Pulmonary fibrosis refers to several conditions which cause scarring of the lung and destroys its abilitie to extract oxygen from the air. Fibrosis can damage the functional unit of the lung, the alveolus, and can thicken the spaces between the alveoli called the interstitial spaces. This makes it more difficult for oxygen to diffuse from the alveolus to the capillaries of the lung and be transported to the body. Similarly carbon dioxide elimination is less effective. The lungs become stiffer and the volumes of the lungs decrease. This process can be slowly progressive or, rarely, may occur rapidly over a period of months.
Pulmonary fibrosis may be detected on a plain chest x-ray but is seen in more detail on a CAT scan of the chest. Pulmonary function tests will show a restrictive pattern with a reduction in the total lung capacity and diffusion capacity. At times, the oxygenation of the blood is affected.
Pulmonary fibrosis usually presents with unexplained shortness of breath and sometimes a dry cough. It is associated with an abnormal chest x-ray, sometimes confused with congestive heart failure. On physical examination, dry crackling noises called fibrotic rales can be heard over the chest when listening with a stethoscope.
The cause of pulmonary fibrosis can vary considerably. A key distinction is whether the fibrosis is secondary to another more generalized process such as rheumatoid arthritis or lupus, or alternatively is idiopathic. Idiopathic pulmonary fibrosis is often triggered by a viral infection but apparently results in uncontrolled deposition of collagen (scar tissue) in the interstitium of the lung, rather than healing as typically occurs. Idiopathic pulmonary fibrosis (IPF) is more difficult to treat. It is important to note that fibrosis cannot be “undone” but treatment can prevent progression of disease if caught early. The initial evaluation of fibrosis includes a chest x-ray, high-resolution CT of the chest, and complete pulmonary function testing. Blood tests to exclude autoimmune diseases such as lupus are commonly performed, since treatment of the underlying disorder will often prevent progression of the fibrosis. Bronchoscopy with or without biopsy of the lung and performance of ronchoalveolar lavage to analyze the cellular composition retrieved from the alveolar spaces can be helpful in forming a therapeutic plan. Open lung biopsy to assess the severity of the fibrosis is sometimes recommended.

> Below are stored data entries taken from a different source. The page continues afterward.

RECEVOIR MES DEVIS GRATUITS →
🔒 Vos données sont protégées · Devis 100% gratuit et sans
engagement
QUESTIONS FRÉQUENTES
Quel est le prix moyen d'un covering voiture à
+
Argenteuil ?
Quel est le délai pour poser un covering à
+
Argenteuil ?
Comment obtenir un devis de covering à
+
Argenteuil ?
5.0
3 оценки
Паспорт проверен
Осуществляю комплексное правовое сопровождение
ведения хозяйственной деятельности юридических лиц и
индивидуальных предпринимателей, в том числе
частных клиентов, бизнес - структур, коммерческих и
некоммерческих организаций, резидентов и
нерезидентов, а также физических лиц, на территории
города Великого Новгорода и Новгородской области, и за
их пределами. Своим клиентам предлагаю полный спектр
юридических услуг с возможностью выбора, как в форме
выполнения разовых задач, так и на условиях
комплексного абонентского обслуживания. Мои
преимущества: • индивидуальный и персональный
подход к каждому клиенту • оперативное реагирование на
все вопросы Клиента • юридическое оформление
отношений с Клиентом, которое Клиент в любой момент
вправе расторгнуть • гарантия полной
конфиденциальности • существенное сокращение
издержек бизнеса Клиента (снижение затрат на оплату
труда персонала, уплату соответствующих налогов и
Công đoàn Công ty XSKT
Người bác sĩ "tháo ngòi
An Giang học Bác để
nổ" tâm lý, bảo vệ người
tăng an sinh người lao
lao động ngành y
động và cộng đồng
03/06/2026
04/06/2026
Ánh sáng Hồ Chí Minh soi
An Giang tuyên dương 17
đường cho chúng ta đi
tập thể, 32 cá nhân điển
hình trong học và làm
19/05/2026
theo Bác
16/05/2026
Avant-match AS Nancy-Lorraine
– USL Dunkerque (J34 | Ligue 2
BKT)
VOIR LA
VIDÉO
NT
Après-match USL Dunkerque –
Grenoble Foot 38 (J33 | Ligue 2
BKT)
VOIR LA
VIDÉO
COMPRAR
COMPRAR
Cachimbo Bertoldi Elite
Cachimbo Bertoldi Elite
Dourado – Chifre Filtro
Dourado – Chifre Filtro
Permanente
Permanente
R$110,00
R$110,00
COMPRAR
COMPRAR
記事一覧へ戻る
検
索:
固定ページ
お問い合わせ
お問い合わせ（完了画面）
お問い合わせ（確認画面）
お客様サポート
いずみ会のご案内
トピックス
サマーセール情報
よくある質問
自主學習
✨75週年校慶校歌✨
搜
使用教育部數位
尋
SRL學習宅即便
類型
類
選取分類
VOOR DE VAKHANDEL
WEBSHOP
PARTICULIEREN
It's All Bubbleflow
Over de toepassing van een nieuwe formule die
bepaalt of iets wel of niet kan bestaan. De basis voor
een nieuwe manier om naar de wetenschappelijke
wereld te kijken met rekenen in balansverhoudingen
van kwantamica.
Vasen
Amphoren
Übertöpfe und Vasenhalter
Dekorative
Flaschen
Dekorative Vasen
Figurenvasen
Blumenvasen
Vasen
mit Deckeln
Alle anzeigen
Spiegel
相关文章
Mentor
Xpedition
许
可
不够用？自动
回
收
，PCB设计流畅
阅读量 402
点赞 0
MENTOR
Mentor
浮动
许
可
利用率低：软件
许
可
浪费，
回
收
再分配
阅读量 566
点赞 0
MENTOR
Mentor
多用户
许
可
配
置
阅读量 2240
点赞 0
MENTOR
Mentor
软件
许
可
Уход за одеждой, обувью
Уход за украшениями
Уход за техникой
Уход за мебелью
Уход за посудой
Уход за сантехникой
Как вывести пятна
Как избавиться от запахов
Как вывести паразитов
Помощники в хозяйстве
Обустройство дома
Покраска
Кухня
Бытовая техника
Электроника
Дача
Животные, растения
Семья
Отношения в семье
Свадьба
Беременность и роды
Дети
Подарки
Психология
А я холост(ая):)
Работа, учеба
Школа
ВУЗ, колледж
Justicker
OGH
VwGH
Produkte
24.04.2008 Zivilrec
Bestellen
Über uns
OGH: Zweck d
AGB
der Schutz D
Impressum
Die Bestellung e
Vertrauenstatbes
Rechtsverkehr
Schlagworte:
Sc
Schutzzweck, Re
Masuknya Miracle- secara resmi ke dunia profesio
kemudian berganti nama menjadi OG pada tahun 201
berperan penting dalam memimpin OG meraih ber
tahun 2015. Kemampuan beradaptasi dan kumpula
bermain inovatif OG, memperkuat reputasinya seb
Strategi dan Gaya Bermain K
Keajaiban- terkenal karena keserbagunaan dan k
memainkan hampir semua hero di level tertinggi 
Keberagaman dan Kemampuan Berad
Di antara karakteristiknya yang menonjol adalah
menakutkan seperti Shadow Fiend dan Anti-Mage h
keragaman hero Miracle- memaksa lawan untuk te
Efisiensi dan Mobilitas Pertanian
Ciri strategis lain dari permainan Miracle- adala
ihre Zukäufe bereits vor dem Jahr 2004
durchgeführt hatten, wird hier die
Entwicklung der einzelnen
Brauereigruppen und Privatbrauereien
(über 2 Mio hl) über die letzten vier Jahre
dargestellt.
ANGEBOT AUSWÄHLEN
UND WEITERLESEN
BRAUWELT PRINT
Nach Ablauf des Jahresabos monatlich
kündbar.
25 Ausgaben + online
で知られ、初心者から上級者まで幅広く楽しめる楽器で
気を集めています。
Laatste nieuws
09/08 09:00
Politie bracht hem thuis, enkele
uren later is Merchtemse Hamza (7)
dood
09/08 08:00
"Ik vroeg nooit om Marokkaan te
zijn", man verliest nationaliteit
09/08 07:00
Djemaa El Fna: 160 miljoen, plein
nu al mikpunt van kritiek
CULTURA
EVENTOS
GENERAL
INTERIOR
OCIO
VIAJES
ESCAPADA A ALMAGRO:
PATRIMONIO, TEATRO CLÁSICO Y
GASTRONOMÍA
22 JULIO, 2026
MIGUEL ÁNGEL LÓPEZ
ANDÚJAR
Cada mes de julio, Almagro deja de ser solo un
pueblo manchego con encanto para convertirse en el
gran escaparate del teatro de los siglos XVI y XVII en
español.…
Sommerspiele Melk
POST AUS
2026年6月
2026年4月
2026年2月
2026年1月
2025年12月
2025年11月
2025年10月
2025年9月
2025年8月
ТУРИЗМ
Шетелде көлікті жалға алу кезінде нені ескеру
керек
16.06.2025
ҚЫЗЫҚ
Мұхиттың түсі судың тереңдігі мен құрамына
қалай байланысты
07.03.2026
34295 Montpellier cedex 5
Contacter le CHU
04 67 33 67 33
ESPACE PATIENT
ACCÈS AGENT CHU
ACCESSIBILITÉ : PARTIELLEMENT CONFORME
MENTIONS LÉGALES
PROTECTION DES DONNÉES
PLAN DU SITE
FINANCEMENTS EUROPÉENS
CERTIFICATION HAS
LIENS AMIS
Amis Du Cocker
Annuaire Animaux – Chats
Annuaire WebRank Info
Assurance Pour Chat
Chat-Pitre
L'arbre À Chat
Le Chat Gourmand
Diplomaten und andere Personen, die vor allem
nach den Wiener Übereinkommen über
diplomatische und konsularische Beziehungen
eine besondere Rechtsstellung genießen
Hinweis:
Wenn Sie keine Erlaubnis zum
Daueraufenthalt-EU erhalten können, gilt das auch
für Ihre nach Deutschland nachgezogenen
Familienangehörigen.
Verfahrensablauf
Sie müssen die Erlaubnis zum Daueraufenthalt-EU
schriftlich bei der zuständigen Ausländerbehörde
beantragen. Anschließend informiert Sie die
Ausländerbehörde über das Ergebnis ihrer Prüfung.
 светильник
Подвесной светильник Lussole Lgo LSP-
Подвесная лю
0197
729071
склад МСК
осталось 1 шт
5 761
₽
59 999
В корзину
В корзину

Treatment options for pulmonary fibrosis vary considerably depending on the cause of the scarring and the stage of the disease. Generally antiinflammatory drugs such as prednisone, which decrease the ongoing inflammation leading to fibrosis, are recommended. Other drugs such as Imuran, which is a chemotherapeutic agent that decreases the need for corticosteroids and prevents inflammation, may be recommended. Over-the-counter medication such as NAC (N-acetylcysteine) has an antiinflammatory and antioxidant effect and is sometimes prescribed. There are several experimental protocols available through the Pulmonary Fibrosis Clinic at the University of Alabama in Birmingham that are available. In very severe cases, lung transplantation is considered.